National Socialism and Communism are kindred ideologies. But Hitler stabbed Stalin in the back after the Molotov-Von Ribbentrop Pact, and ever since every Russian enemy is called a 'Nazi'. 

Here's another example, classical Jew hatred.

On a synagogue in Simferopol on the Crimea peninsula is defiled with antisemitic texts: kill the Jews! Ha’aretz is reporting that the Jews are having a hell of time at the hands of both parties in the conflict. Anatoly Gendin, representative of the Jewish community on the Crimea: “Since the start of the conflict prices have soared and pensions have not been paid. Somebody must be blamed.”

Traditionally these uneducated peasants honestly had no foggy idea what was going on in their countries. Jewish scapegoats are an easy target to explain a phenomenon they can't understand otherwise. It's a sort of superstition. And it saves them from having to lay the blame where it lies: with those in power on whom they owe their existence. 
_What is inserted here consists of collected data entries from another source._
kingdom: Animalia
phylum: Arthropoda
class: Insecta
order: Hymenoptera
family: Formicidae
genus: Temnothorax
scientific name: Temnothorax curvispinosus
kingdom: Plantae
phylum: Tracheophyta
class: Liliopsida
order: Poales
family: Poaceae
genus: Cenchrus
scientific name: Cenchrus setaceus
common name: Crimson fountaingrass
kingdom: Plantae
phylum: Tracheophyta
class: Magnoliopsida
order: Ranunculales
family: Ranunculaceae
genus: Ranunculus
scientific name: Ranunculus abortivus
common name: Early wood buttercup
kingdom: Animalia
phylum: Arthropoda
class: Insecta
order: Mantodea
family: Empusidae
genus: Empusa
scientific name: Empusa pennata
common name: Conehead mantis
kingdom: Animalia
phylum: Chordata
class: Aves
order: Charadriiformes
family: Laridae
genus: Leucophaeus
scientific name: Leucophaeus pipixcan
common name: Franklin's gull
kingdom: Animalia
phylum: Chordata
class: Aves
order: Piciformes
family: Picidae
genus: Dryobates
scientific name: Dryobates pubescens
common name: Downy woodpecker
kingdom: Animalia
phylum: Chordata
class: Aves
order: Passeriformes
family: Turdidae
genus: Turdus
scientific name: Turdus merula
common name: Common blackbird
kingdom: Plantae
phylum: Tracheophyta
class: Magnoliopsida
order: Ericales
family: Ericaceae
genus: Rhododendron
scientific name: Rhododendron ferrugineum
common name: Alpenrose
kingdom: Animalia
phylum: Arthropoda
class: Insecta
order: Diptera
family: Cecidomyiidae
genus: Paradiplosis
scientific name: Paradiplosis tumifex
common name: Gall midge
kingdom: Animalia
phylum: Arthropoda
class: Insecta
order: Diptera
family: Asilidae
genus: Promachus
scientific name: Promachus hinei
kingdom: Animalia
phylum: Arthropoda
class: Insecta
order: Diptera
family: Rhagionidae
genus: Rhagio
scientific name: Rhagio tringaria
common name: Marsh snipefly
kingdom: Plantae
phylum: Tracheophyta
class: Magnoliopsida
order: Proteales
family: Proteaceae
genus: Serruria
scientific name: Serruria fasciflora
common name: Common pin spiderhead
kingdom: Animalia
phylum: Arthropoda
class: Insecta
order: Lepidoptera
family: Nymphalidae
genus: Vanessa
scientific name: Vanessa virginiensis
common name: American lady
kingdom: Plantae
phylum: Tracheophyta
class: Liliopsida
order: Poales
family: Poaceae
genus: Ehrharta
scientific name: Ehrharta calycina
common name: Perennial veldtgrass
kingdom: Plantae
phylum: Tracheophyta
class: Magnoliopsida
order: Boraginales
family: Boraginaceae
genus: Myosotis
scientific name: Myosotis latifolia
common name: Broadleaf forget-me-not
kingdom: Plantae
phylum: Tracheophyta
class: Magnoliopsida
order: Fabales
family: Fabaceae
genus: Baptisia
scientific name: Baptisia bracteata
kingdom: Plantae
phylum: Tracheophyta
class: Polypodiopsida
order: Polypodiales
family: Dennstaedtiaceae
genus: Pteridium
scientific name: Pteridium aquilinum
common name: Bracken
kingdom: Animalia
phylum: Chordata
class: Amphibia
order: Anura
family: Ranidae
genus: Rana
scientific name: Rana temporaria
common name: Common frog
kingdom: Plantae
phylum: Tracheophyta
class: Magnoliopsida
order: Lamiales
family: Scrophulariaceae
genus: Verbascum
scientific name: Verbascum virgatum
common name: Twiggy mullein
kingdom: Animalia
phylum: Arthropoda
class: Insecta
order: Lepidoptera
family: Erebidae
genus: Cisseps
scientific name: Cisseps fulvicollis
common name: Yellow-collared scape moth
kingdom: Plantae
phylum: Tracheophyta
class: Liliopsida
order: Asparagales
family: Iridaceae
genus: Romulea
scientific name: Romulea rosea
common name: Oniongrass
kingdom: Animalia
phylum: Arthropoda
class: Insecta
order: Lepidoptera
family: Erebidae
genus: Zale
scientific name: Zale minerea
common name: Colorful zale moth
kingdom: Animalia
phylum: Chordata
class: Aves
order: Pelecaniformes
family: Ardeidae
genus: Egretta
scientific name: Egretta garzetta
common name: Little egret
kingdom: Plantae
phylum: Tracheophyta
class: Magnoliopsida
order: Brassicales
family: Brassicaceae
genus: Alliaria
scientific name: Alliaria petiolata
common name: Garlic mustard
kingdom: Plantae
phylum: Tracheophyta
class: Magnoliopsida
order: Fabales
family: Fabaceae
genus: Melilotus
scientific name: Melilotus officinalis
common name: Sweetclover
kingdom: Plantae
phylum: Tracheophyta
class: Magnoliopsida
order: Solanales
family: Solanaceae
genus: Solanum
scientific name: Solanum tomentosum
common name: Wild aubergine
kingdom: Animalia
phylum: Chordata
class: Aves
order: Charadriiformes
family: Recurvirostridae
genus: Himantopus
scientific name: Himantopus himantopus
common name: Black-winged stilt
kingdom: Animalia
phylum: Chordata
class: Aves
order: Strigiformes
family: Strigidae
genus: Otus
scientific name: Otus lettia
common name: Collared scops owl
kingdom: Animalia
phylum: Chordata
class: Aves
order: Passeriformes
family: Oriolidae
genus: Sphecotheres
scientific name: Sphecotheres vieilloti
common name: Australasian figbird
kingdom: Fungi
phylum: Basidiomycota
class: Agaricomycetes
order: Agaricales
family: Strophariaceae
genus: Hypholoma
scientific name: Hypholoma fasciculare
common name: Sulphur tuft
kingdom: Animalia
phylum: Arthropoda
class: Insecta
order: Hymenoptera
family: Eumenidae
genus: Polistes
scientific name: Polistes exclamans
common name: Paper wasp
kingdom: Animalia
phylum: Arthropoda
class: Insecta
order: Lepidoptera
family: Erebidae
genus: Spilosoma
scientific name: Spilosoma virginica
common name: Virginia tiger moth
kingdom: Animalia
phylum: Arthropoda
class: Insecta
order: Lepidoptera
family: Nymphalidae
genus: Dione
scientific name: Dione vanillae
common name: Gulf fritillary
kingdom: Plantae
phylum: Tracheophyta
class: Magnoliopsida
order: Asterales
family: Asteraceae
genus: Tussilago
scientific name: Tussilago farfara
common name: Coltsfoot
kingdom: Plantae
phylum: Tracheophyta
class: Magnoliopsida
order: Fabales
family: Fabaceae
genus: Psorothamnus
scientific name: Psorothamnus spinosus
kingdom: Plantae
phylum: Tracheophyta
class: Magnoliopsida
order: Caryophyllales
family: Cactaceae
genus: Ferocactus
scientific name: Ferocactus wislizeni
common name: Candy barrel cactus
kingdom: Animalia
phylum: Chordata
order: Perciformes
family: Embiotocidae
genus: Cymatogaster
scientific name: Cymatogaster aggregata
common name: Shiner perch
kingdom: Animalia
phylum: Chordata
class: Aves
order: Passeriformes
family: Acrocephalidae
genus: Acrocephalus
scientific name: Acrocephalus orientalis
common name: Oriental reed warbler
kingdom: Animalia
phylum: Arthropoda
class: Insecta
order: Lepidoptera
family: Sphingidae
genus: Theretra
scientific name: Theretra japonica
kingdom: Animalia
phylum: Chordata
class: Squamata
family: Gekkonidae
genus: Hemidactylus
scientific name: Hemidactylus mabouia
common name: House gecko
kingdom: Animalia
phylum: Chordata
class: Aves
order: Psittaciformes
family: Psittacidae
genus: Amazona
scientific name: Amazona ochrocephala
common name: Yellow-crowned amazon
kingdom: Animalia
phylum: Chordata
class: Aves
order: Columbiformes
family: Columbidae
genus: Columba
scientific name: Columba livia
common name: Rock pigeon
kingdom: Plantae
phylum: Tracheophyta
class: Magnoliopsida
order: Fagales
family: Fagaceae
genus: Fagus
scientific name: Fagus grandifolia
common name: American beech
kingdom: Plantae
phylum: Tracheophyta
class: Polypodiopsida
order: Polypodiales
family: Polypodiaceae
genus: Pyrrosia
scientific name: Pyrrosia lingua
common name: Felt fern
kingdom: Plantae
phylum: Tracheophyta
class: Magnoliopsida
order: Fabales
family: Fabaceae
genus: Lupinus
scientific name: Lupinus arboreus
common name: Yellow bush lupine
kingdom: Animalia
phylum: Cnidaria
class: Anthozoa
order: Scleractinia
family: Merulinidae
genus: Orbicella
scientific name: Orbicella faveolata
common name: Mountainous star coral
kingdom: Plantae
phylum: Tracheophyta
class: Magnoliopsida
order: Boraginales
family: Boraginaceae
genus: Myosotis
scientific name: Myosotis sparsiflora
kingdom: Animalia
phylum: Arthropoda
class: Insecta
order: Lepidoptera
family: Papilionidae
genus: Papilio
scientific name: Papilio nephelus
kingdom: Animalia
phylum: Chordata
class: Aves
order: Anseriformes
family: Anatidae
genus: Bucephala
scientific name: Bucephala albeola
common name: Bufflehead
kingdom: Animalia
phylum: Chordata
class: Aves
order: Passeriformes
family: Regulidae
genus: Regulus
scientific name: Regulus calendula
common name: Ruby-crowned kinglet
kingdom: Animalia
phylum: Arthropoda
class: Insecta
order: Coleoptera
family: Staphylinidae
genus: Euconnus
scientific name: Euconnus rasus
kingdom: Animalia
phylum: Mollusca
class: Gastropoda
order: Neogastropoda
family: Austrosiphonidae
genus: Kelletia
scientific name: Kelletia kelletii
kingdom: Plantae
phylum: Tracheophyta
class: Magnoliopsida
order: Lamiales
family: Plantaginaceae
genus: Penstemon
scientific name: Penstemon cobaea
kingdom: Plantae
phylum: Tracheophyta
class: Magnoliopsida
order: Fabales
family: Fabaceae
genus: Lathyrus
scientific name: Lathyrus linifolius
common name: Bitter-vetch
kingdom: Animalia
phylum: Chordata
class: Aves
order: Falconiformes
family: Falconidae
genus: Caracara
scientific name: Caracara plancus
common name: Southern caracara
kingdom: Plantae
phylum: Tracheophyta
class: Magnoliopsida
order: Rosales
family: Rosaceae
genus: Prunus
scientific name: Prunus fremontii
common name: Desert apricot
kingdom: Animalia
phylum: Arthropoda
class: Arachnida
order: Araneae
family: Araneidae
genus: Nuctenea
And then there's psychological projection or demonization. Those who like to think of themselves as nice, empathic, inclusive, under-dog loving people, often are very far from it. Their shortcomings are projected onto the adversary. Projection is a psychological coping device that deals with the ensuing cognitive dissonance by turning the opponent as by magic into a demon. 

In all, smears and scapegoating has its function in the human psychology, but it isn't very nice, and often may become extremely vicious and vile.

Projection: the town of Eugene is expecting a visit from Governor Sarah Palin. The local Dems aren't very hospitable.